Solved – Calculate the confidence interval of log odds using a linear combination

confidence intervallogisticodds-ratio

I'm performing occupancy modeling (wildlife science) to determine the difference between a change in control vs. treatment sites over time (before vs. after). I first calculated the occupancy odds from the Beta value, then calculate the odds ratio from this occupancy odds (control site after treatment/control site before treatment, and treatment site after treatment/treatment site before treatment). I want to report the confidence interval as well (and standard error would also be great). I think this should be a linear combination, but my numbers are coming out slightly off.

First I calculate the odds ratio from the beta estimate for psi (occupancy probability):

  1. Before value: psi/(1-psi) = 0.6122/0.3878 = 1.58
  2. After value: psi/(1-psi) = 0.6714/0.3286 = 2.04
  3. Odds ratio: 2.04/1.58 = 1.29

Here's an example of how I calculated CI limits:

  1. Lower CI limit of control site after treatment – Lower CI limit of control site before treatment: -0.2972 – (-0.3771) = 0.0798
  2. exp(0.0798) = 1.08.
  3. This should mean that the lower CI limit is 1.08.
  4. Through the same calculation, I get that the Upper CI limit is 1.55.

However, when I check this by calculating the standard error, also using the linear combination, and then subtract 0.5*SE from the odds ratio, the number doesn't match:

  1. Upper CI limit – Lower CI limit = 1.55-1.08 = 0.23.
  2. SE = 0.23/2 = 0.115
  3. Odds ratio – SE = 1.06
  4. Likewise, the odds ratio + SE = 1.53. These figures are close but don't match the CI limits I calculated above.

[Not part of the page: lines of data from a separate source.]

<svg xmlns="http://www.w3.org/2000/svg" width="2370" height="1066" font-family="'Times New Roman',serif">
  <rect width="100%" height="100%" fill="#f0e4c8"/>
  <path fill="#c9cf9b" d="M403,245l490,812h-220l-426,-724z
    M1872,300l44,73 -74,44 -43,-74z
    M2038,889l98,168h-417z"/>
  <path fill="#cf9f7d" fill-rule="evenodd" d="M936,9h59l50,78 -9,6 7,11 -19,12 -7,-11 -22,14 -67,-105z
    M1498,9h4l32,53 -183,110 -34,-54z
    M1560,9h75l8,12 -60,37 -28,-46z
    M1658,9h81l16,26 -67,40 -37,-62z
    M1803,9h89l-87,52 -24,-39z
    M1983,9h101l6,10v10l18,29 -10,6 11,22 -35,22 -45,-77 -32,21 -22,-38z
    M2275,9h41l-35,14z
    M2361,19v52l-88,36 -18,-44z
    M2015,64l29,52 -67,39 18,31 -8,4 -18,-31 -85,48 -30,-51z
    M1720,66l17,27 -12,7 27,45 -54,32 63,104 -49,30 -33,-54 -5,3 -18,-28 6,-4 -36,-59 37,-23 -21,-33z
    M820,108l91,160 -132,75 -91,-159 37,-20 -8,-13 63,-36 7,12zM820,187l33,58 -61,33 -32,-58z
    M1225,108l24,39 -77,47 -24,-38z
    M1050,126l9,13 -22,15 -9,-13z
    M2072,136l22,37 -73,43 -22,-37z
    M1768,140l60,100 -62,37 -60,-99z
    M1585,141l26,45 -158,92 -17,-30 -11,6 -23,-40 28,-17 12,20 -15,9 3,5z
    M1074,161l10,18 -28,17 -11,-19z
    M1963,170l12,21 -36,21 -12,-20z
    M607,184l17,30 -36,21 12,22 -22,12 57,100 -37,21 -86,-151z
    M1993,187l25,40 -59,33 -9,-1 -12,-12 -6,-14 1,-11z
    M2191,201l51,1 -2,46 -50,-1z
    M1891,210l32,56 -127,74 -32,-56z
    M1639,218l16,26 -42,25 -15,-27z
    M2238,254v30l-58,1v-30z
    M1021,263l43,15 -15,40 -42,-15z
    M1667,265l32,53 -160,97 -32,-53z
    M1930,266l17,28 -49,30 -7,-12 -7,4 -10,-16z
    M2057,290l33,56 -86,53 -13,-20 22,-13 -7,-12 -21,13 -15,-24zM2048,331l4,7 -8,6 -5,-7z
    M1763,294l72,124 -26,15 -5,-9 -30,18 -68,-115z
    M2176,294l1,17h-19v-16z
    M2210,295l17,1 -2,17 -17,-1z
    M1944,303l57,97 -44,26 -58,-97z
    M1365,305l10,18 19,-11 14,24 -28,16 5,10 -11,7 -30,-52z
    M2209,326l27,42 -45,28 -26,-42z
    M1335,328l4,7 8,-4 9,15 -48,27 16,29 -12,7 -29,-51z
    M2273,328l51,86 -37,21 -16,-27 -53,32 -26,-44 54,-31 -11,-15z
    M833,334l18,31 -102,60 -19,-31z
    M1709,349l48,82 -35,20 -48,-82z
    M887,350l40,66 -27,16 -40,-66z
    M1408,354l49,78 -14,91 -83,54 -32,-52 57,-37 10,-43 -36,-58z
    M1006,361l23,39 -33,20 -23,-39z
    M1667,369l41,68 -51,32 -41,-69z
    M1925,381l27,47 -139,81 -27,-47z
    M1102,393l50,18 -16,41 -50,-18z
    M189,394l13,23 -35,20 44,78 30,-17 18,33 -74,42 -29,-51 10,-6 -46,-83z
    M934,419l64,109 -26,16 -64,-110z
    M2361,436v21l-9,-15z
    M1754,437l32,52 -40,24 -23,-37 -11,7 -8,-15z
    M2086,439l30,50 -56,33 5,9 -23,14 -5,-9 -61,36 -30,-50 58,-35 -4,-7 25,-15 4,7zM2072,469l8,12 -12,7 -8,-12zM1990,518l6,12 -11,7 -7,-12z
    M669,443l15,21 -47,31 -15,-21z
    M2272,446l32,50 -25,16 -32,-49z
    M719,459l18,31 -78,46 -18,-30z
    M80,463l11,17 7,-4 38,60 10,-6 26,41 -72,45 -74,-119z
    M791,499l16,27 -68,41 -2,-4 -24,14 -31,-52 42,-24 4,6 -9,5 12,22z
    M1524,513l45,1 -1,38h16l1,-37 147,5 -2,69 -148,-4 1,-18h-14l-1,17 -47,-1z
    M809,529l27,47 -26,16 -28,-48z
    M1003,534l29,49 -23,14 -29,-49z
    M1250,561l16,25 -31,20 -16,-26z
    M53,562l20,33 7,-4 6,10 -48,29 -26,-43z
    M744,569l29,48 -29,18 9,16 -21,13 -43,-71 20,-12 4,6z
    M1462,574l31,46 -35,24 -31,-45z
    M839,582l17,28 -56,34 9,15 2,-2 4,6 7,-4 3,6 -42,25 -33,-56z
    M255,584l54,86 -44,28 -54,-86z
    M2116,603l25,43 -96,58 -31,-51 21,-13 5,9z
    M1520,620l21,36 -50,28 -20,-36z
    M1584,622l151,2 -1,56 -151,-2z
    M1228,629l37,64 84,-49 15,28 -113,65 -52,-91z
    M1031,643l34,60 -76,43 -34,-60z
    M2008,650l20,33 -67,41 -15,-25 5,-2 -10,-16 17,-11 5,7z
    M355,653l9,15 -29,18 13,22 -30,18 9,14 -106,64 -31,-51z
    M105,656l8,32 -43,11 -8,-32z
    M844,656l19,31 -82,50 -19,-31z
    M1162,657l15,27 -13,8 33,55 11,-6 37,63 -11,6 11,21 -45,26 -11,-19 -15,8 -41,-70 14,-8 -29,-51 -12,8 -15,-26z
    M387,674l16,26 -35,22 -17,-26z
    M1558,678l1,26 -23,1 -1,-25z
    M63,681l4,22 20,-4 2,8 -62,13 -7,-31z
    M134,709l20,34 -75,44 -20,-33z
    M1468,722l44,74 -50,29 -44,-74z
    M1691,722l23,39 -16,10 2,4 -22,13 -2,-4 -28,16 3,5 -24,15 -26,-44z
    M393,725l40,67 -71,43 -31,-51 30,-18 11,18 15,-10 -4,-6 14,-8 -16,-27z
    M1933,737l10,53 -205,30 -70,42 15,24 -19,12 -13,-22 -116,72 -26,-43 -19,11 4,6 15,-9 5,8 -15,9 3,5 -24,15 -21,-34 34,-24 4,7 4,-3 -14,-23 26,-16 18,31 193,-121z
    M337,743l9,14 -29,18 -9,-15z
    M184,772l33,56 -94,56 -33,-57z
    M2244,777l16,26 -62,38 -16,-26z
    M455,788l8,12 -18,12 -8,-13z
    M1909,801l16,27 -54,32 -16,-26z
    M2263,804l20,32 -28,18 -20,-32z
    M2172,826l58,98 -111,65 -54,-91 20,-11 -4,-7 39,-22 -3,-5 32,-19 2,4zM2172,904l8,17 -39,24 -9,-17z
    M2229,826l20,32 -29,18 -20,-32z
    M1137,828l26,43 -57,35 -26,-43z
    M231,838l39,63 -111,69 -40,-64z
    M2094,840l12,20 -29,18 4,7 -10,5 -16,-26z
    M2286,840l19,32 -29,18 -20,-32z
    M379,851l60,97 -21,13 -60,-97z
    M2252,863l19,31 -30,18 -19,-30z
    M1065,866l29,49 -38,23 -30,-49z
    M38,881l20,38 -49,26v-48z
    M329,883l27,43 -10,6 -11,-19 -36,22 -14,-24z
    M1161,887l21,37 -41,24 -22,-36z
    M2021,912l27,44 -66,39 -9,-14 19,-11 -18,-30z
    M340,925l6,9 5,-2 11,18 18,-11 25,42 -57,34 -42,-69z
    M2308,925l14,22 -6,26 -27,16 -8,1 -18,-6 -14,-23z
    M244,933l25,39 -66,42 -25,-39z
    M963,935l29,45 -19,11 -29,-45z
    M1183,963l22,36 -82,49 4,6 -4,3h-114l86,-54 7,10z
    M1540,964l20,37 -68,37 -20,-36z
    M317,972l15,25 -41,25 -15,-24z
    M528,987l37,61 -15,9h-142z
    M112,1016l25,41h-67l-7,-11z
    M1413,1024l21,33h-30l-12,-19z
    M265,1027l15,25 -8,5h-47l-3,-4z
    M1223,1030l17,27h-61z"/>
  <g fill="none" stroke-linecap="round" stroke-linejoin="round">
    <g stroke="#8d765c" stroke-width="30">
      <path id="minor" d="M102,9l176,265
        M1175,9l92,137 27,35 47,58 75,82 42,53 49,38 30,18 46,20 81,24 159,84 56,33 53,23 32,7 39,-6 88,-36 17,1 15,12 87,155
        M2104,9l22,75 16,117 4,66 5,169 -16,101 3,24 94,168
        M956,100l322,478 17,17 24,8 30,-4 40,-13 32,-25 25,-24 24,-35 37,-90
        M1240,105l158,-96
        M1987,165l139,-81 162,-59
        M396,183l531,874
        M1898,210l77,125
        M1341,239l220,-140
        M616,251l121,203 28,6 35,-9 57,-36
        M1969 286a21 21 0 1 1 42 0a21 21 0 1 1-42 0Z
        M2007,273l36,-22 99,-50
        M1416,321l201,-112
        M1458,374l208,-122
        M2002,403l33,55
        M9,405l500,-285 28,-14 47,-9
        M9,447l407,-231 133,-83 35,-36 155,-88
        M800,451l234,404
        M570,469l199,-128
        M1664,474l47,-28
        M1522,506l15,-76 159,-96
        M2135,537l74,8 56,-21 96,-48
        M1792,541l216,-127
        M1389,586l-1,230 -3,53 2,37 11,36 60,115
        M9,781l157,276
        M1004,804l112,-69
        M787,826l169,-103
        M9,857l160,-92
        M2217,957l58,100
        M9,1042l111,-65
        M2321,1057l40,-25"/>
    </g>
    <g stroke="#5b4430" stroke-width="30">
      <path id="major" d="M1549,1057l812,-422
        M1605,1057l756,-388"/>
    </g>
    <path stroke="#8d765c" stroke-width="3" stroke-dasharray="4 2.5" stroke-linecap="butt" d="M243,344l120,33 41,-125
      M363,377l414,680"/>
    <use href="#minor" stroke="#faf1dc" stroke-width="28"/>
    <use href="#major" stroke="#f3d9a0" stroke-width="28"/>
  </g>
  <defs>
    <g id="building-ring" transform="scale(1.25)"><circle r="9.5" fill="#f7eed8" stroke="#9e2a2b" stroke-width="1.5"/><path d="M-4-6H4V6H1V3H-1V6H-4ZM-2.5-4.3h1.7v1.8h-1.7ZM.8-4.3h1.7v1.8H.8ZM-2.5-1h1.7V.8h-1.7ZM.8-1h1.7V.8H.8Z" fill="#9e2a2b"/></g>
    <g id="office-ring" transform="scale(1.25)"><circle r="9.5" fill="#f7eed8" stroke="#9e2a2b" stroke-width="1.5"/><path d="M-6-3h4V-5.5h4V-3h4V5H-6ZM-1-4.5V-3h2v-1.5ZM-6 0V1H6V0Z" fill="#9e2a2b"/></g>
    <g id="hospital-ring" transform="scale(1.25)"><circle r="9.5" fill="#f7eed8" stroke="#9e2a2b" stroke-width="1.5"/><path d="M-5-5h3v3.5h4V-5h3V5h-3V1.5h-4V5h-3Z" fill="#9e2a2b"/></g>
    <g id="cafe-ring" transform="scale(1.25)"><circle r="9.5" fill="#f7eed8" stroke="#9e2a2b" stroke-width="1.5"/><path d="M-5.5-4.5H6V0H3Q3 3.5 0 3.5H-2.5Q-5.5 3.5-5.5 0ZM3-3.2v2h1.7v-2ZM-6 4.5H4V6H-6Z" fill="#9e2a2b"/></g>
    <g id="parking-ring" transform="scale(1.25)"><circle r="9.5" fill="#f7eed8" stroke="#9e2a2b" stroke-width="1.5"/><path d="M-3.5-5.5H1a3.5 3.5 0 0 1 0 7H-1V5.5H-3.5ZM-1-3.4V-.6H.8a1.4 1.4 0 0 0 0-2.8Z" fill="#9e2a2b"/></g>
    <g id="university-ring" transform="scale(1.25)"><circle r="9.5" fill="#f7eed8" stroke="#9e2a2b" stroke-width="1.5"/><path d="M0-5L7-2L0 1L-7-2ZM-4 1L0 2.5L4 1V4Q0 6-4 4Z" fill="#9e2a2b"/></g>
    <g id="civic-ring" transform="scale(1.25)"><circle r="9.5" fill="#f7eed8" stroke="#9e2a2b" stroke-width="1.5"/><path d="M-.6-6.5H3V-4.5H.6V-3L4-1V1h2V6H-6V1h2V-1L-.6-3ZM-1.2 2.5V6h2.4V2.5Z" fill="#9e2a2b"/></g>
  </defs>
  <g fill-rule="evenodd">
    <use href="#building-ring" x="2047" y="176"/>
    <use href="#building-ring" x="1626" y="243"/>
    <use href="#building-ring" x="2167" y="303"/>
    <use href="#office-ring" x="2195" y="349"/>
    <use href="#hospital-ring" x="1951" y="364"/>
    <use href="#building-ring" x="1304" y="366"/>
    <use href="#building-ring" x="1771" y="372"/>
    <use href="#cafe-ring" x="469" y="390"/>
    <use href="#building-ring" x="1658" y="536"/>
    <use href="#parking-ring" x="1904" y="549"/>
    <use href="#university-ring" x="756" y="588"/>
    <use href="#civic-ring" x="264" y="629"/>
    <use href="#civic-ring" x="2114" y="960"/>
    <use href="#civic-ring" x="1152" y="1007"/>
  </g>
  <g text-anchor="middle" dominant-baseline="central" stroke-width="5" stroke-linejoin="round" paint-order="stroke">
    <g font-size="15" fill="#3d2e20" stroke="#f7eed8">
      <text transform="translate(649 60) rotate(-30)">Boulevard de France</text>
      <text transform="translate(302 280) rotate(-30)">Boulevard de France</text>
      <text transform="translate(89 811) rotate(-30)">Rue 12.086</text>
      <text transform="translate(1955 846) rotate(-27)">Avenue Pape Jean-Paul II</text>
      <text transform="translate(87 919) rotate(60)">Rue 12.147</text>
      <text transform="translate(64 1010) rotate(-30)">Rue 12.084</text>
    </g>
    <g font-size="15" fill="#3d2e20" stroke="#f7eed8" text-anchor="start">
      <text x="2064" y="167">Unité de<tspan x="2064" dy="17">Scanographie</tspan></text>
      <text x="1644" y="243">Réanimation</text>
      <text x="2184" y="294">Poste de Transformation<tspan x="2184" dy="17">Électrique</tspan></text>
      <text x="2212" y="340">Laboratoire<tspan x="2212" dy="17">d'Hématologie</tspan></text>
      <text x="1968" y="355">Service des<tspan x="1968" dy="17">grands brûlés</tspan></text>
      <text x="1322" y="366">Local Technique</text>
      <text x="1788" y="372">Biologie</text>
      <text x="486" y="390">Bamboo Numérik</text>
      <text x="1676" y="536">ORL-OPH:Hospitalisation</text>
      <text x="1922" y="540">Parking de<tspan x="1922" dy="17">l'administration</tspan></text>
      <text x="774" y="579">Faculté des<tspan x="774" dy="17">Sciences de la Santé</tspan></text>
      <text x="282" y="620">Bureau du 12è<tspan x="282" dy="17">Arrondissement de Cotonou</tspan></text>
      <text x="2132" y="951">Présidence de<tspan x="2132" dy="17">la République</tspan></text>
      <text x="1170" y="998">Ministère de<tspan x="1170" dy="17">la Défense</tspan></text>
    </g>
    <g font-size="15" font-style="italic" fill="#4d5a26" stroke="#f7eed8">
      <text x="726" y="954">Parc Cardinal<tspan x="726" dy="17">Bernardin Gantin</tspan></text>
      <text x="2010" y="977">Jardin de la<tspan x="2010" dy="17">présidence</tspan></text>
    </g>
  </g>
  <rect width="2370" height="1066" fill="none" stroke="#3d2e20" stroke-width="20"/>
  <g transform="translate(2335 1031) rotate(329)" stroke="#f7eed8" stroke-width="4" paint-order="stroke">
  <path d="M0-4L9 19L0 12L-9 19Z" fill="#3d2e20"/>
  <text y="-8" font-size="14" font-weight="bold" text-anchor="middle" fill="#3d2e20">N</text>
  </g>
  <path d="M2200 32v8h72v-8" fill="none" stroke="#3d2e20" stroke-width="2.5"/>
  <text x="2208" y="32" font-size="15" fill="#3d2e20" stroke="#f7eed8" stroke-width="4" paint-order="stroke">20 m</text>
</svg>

Any insights as to why these values don't match? Or tips on mistakes I don't realize I'm making? Thanks!

Best Answer

Generally, the confidence interval for an odds ratio (and similarly for other relative risk measures such as hazard ratios or risk ratios) is not of the form $\text{odds ratio} \pm 1.96 \times \text{SE}$, but it is rather on the log scale that such a relationship holds for sufficiently large sample sizes. Sufficiently large typically means that sufficiently many people need to have had an event and sufficiently many not (a lot of people studied with no events observed is not sufficient). This is also explained in the Wikipedia article on the odds ratio, where the asymptotic formula for the standard error of the odds ratio is given. The odds ratio is then simply $e^\text{log-odds ratio}$ and the confidence interval for the odds ratio is similarly given by the exponentiated confidence interval limits for the log-odds ratio.

Thus, if you have results from some kind of model with a logit link function on a sufficiently large dataset that gives the regression coefficients representing log-odds ratios, I would assume you could simply exponentiate those and get confidence intervals in this manner. I do not know what software you are using, but the software should be able to estimate your contrasts of interest for you (at least on the log-odds scale) and ideally take into account any correlation between coefficients when calculating the contrast.

While, if if things were totally uncorrelated and there were no other covariates, you could probably calculate the confidence intervals directly by adding the variances (squared standard errors) on the log-odds-scale to obtain the variance of the differences on the log-odds-scale (=the log-odds-ratio) $$\text{SE log-odds-ratio}=\sqrt{(\text{SE log-odds}_\text{before})^2+(\text{SE log-odds}_\text{after})^2}$$ and confidence interval $e^{\text{log-odds-ratio} \pm 1.96 \times \text{SE log-odds-ratio}}$, this is a lot less straightforward when the estimates are from a more complex model (in which coefficients may be correlated). In any case your software should be able to do it for you without trouble.